### Worum es geht
Schreib alles von der Zeile mit "genus: Doellingeria" bis hinunter zur Zeile mit "common name: Cape cypress" noch einmal ab und tausche dabei "common name" gegen "vernacular name". Alles andere bleibt, wie es ist.

### Vorliegende Datensätze
╭──
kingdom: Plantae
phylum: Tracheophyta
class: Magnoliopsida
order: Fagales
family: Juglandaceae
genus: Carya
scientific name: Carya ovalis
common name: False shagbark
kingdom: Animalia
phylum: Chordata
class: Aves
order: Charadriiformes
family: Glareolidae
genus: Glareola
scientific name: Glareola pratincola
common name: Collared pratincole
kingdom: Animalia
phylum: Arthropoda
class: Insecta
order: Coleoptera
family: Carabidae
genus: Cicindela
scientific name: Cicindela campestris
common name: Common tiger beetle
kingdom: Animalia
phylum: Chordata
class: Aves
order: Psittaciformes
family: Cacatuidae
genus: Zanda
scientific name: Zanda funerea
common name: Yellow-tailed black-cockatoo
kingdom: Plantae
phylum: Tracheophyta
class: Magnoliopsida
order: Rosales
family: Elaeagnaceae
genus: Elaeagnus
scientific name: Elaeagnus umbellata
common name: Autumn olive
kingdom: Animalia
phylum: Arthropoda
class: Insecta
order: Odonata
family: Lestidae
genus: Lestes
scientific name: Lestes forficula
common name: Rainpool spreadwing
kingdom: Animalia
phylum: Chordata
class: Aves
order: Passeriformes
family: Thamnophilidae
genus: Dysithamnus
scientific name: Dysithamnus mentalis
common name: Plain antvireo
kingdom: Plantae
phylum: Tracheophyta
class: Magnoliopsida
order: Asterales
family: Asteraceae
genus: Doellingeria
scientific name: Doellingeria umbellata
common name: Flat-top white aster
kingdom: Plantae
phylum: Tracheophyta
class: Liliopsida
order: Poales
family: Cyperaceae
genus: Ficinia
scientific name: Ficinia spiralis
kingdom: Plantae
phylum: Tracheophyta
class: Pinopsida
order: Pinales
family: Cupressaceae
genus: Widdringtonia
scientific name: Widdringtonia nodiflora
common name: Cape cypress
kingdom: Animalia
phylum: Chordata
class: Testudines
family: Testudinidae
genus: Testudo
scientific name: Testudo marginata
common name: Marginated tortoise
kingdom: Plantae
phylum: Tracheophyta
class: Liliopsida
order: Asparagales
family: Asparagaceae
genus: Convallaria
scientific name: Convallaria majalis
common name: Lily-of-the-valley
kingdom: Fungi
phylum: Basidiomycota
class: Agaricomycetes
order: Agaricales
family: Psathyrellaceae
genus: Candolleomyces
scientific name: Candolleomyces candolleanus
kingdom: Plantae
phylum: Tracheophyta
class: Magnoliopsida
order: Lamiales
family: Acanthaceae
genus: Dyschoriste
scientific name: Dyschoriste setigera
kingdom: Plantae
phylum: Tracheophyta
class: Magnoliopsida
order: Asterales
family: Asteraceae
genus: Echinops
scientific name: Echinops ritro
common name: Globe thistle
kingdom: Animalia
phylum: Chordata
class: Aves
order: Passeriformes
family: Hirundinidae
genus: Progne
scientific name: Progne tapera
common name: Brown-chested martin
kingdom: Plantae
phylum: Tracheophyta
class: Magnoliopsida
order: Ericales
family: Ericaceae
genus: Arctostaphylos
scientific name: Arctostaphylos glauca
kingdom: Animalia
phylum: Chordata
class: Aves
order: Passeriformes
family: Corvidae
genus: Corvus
╰──
### Die Lösung
genus: Doellingeria
scientific name: Doellingeria umbellata
vernacular name: Flat-top white aster
kingdom: Plantae
phylum: Tracheophyta
class: Liliopsida
order: Poales
family: Cyperaceae
genus: Ficinia
scientific name: Ficinia spiralis
kingdom: Plantae
phylum: Tracheophyta
class: Pinopsida
order: Pinales
family: Cupressaceae
genus: Widdringtonia
scientific name: Widdringtonia nodiflora
vernacular name: Cape cypress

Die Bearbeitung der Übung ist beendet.